WORK REQUEST
Write out, word for word, the part of the listing below that opens with the line containing "P.O. PO Po po" and closes with the line containing "pockweed pockwood pocky", keeping both of those lines and adding no others.

MATERIAL SUPPLIED
***
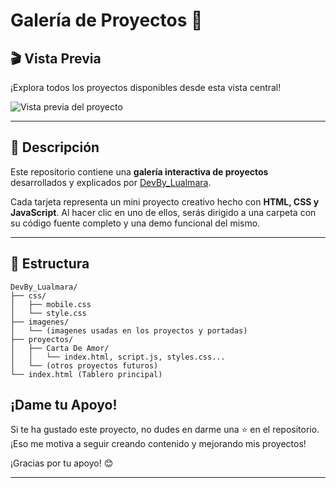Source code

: # Galería de Proyectos 🚀

## 🎬 Vista Previa

¡Explora todos los proyectos disponibles desde esta vista central!

![Vista previa del proyecto](imagenes/portada-grid.png)

---

## 📝 Descripción

Este repositorio contiene una **galería interactiva de proyectos** desarrollados y explicados por [DevBy_Lualmara](https://www.youtube.com/@DevByLualmara).

Cada tarjeta representa un mini proyecto creativo hecho con **HTML, CSS y JavaScript**. Al hacer clic en uno de ellos, serás dirigido a una carpeta con su código fuente completo y una demo funcional del mismo.

---

## 📁 Estructura

```plaintext
DevBy_Lualmara/
├── css/
│   ├── mobile.css
│   └── style.css
├── imagenes/
│   └── (imagenes usadas en los proyectos y portadas)
├── proyectos/
│   ├── Carta De Amor/
│   │   └── index.html, script.js, styles.css...
│   └── (otros proyectos futuros)
└── index.html (Tablero principal)
```

## ¡Dame tu Apoyo!

Si te ha gustado este proyecto, no dudes en darme una ⭐ en el repositorio. ¡Eso me motiva a seguir creando contenido y mejorando mis proyectos!

¡Gracias por tu apoyo! 😊

---
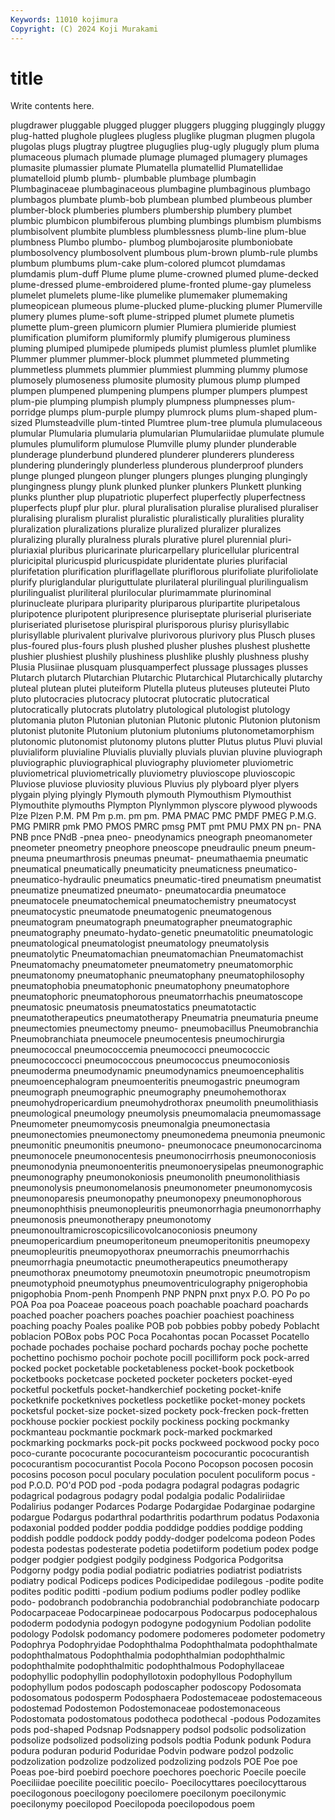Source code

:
 ```yaml
---
Keywords: 11010 kojimura
Copyright: (C) 2024 Koji Murakami
---
```


# title

Write contents here.



 plugdrawer pluggable plugged
plugger pluggers plugging pluggingly pluggy plug-hatted plughole pluglees plugless pluglike
plugman plugmen plugola plugolas plugs plugtray plugtree pluguglies plug-ugly plugugly
plum pluma plumaceous plumach plumade plumage plumaged plumagery plumages plumasite
plumassier plumate Plumatella plumatellid Plumatellidae plumatelloid plumb plumb- plumbable plumbage
plumbagin Plumbaginaceae plumbaginaceous plumbagine plumbaginous plumbago plumbagos plumbate plumb-bob plumbean
plumbed plumbeous plumber plumber-block plumberies plumbers plumbership plumbery plumbet plumbic
plumbicon plumbiferous plumbing plumbings plumbism plumbisms plumbisolvent plumbite plumbless plumblessness
plumb-line plum-blue plumbness Plumbo plumbo- plumbog plumbojarosite plumboniobate plumbosolvency plumbosolvent
plumbous plum-brown plumb-rule plumbs plumbum plumbums plum-cake plum-colored plumcot plumdamas
plumdamis plum-duff Plume plume plume-crowned plumed plume-decked plume-dressed plume-embroidered plume-fronted
plume-gay plumeless plumelet plumelets plume-like plumelike plumemaker plumemaking plumeopicean plumeous
plume-plucked plume-plucking plumer Plumerville plumery plumes plume-soft plume-stripped plumet plumete
plumetis plumette plum-green plumicorn plumier Plumiera plumieride plumiest plumification plumiform
plumiformly plumify plumigerous pluminess pluming plumiped plumipede plumipeds plumist plumless
plumlet plumlike Plummer plummer plummer-block plummet plummeted plummeting plummetless plummets
plummier plummiest plumming plummy plumose plumosely plumoseness plumosite plumosity plumous
plump plumped plumpen plumpened plumpening plumpens plumper plumpers plumpest plum-pie
plumping plumpish plumply plumpness plumpnesses plum-porridge plumps plum-purple plumpy plumrock
plums plum-shaped plum-sized Plumsteadville plum-tinted Plumtree plum-tree plumula plumulaceous plumular
Plumularia plumularia plumularian Plumulariidae plumulate plumule plumules plumuliform plumulose Plumville
plumy plunder plunderable plunderage plunderbund plundered plunderer plunderers plunderess plundering
plunderingly plunderless plunderous plunderproof plunders plunge plunged plungeon plunger plungers
plunges plunging plungingly plungingness plungy plunk plunked plunker plunkers Plunkett
plunking plunks plunther plup plupatriotic pluperfect pluperfectly pluperfectness pluperfects plupf
plur plur. plural pluralisation pluralise pluralised pluraliser pluralising pluralism pluralist
pluralistic pluralistically pluralities plurality pluralization pluralizations pluralize pluralized pluralizer pluralizes
pluralizing plurally pluralness plurals plurative plurel plurennial pluri- pluriaxial pluribus
pluricarinate pluricarpellary pluricellular pluricentral pluricipital pluricuspid pluricuspidate pluridentate pluries plurifacial
plurifetation plurification pluriflagellate pluriflorous plurifoliate plurifoliolate plurify pluriglandular pluriguttulate plurilateral
plurilingual plurilingualism plurilingualist pluriliteral plurilocular plurimammate plurinominal plurinucleate pluripara pluriparity
pluriparous pluripartite pluripetalous pluripotence pluripotent pluripresence pluriseptate pluriserial pluriseriate pluriseriated
plurisetose plurispiral plurisporous plurisy plurisyllabic plurisyllable plurivalent plurivalve plurivorous plurivory
plus Plusch pluses plus-foured plus-fours plush plushed plusher plushes plushest
plushette plushier plushiest plushily plushiness plushlike plushly plushness plushy Plusia
Plusiinae plusquam plusquamperfect plussage plussages plusses Plutarch plutarch Plutarchian Plutarchic
Plutarchical Plutarchically plutarchy pluteal plutean plutei pluteiform Plutella pluteus pluteuses
pluteutei Pluto pluto plutocracies plutocracy plutocrat plutocratic plutocratical plutocratically plutocrats
plutolatry plutological plutologist plutology plutomania pluton Plutonian plutonian Plutonic plutonic
Plutonion plutonism plutonist plutonite Plutonium plutonium plutoniums plutonometamorphism plutonomic plutonomist
plutonomy plutons plutter Plutus plutus Pluvi pluvial pluvialiform pluvialine Pluvialis
pluvially pluvials pluvian pluvine pluviograph pluviographic pluviographical pluviography pluviometer pluviometric
pluviometrical pluviometrically pluviometry pluvioscope pluvioscopic Pluviose pluviose pluviosity pluvious Pluvius
ply plyboard plyer plyers plygain plying plyingly Plymouth plymouth Plymouthism
Plymouthist Plymouthite plymouths Plympton Plynlymmon plyscore plywood plywoods Plze Plzen
P.M. PM Pm p.m. pm pm. PMA PMAC PMC PMDF
PMEG P.M.G. PMG PMIRR pmk PMO PMOS PMRC pmsg PMT
pmt PMU PMX PN pn- PNA PNB pnce PNdB -pnea
pneo- pneodynamics pneograph pneomanometer pneometer pneometry pneophore pneoscope pneudraulic pneum
pneum- pneuma pneumarthrosis pneumas pneumat- pneumathaemia pneumatic pneumatical pneumatically pneumaticity
pneumaticness pneumatico- pneumatico-hydraulic pneumatics pneumatic-tired pneumatism pneumatist pneumatize pneumatized pneumato-
pneumatocardia pneumatoce pneumatocele pneumatochemical pneumatochemistry pneumatocyst pneumatocystic pneumatode pneumatogenic pneumatogenous
pneumatogram pneumatograph pneumatographer pneumatographic pneumatography pneumato-hydato-genetic pneumatolitic pneumatologic pneumatological pneumatologist
pneumatology pneumatolysis pneumatolytic Pneumatomachian pneumatomachian Pneumatomachist Pneumatomachy pneumatometer pneumatometry pneumatomorphic
pneumatonomy pneumatophanic pneumatophany pneumatophilosophy pneumatophobia pneumatophonic pneumatophony pneumatophore pneumatophoric pneumatophorous
pneumatorrhachis pneumatoscope pneumatosic pneumatosis pneumatostatics pneumatotactic pneumatotherapeutics pneumatotherapy Pneumatria pneumaturia
pneume pneumectomies pneumectomy pneumo- pneumobacillus Pneumobranchia Pneumobranchiata pneumocele pneumocentesis pneumochirurgia
pneumococcal pneumococcemia pneumococci pneumococcic pneumococcocci pneumococcous pneumococcus pneumoconiosis pneumoderma pneumodynamic
pneumodynamics pneumoencephalitis pneumoencephalogram pneumoenteritis pneumogastric pneumogram pneumograph pneumographic pneumography pneumohemothorax
pneumohydropericardium pneumohydrothorax pneumolith pneumolithiasis pneumological pneumology pneumolysis pneumomalacia pneumomassage Pneumometer
pneumomycosis pneumonalgia pneumonectasia pneumonectomies pneumonectomy pneumonedema pneumonia pneumonic pneumonitic pneumonitis
pneumono- pneumonocace pneumonocarcinoma pneumonocele pneumonocentesis pneumonocirrhosis pneumonoconiosis pneumonodynia pneumonoenteritis pneumonoerysipelas
pneumonographic pneumonography pneumonokoniosis pneumonolith pneumonolithiasis pneumonolysis pneumonomelanosis pneumonometer pneumonomycosis pneumonoparesis
pneumonopathy pneumonopexy pneumonophorous pneumonophthisis pneumonopleuritis pneumonorrhagia pneumonorrhaphy pneumonosis pneumonotherapy pneumonotomy
pneumonoultramicroscopicsilicovolcanoconiosis pneumony pneumopericardium pneumoperitoneum pneumoperitonitis pneumopexy pneumopleuritis pneumopyothorax pneumorrachis pneumorrhachis
pneumorrhagia pneumotactic pneumotherapeutics pneumotherapy pneumothorax pneumotomy pneumotoxin pneumotropic pneumotropism pneumotyphoid
pneumotyphus pneumoventriculography pnigerophobia pnigophobia Pnom-penh Pnompenh PNP PNPN pnxt pnyx
P.O. PO Po po POA Poa poa Poaceae poaceous poach
poachable poachard poachards poached poacher poachers poaches poachier poachiest poachiness
poaching poachy Poales poalike POB pob pobbies pobby pobedy Poblacht
poblacion POBox pobs POC Poca Pocahontas pocan Pocasset Pocatello pochade
pochades pochaise pochard pochards pochay poche pochette pochettino pochismo pochoir
pochote pocill pocilliform pock pock-arred pocked pocket pocketable pocketableness pocket-book
pocketbook pocketbooks pocketcase pocketed pocketer pocketers pocket-eyed pocketful pocketfuls pocket-handkerchief
pocketing pocket-knife pocketknife pocketknives pocketless pocketlike pocket-money pockets pocketsful pocket-size
pocket-sized pockety pock-frecken pock-fretten pockhouse pockier pockiest pockily pockiness pocking
pockmanky pockmanteau pockmantie pockmark pock-marked pockmarked pockmarking pockmarks pock-pit pocks
pockweed pockwood pocky poco poco-curante pococurante pococuranteism pococurantic pococurantish pococurantism
pococurantist Pocola Pocono Pocopson pocosen pocosin pocosins pocoson pocul poculary
poculation poculent poculiform pocus -pod P.O.D. PO'd POD pod -poda
podagra podagral podagras podagric podagrical podagrous podagry podal podalgia podalic
Podaliriidae Podalirius podanger Podarces Podarge Podargidae Podarginae podargine podargue Podargus
podarthral podarthritis podarthrum podatus Podaxonia podaxonial podded podder poddia poddidge
poddies poddige podding poddish poddle poddock poddy poddy-dodger podelcoma podeon
Podes podesta podestas podesterate podetia podetiiform podetium podex podge podger
podgier podgiest podgily podginess Podgorica Podgoritsa Podgorny podgy podia podial
podiatric podiatries podiatrist podiatrists podiatry podical Podiceps podices Podicipedidae podilegous
-podite podite podites poditic poditti -podium podium podiums podler podley
podlike podo- podobranch podobranchia podobranchial podobranchiate podocarp Podocarpaceae Podocarpineae podocarpous
Podocarpus podocephalous pododerm pododynia podogyn podogyne podogynium Podolian podolite podology
Podolsk podomancy podomere podomeres podometer podometry Podophrya Podophryidae Podophthalma Podophthalmata
podophthalmate podophthalmatous Podophthalmia podophthalmian podophthalmic podophthalmite podophthalmitic podophthalmous Podophyllaceae podophyllic
podophyllin podophyllotoxin podophyllous Podophyllum podophyllum podos podoscaph podoscapher podoscopy Podosomata
podosomatous podosperm Podosphaera Podostemaceae podostemaceous podostemad Podostemon Podostemonaceae podostemonaceous Podostomata
podostomatous podotheca podothecal -podous Podozamites pods pod-shaped Podsnap Podsnappery podsol
podsolic podsolization podsolize podsolized podsolizing podsols podtia Podunk podunk Podura
podura poduran podurid Poduridae Podvin podware podzol podzolic podzolization podzolize
podzolized podzolizing podzols POE Poe poe Poeas poe-bird poebird poechore
poechores poechoric Poecile poecile Poeciliidae poecilite poecilitic poecilo- Poecilocyttares poecilocyttarous
poecilogonous poecilogony poecilomere poecilonym poecilonymic poecilonymy poecilopod Poecilopoda poecilopodous poem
***
WRITTEN SOLUTION
P.O. PO Po po POA Poa poa Poaceae poaceous poach
poachable poachard poachards poached poacher poachers poaches poachier poachiest poachiness
poaching poachy Poales poalike POB pob pobbies pobby pobedy Poblacht
poblacion POBox pobs POC Poca Pocahontas pocan Pocasset Pocatello pochade
pochades pochaise pochard pochards pochay poche pochette pochettino pochismo pochoir
pochote pocill pocilliform pock pock-arred pocked pocket pocketable pocketableness pocket-book
pocketbook pocketbooks pocketcase pocketed pocketer pocketers pocket-eyed pocketful pocketfuls pocket-handkerchief
pocketing pocket-knife pocketknife pocketknives pocketless pocketlike pocket-money pockets pocketsful pocket-size
pocket-sized pockety pock-frecken pock-fretten pockhouse pockier pockiest pockily pockiness pocking
pockmanky pockmanteau pockmantie pockmark pock-marked pockmarked pockmarking pockmarks pock-pit pocks
pockweed pockwood pocky poco poco-curante pococurante pococuranteism pococurantic pococurantish pococurantism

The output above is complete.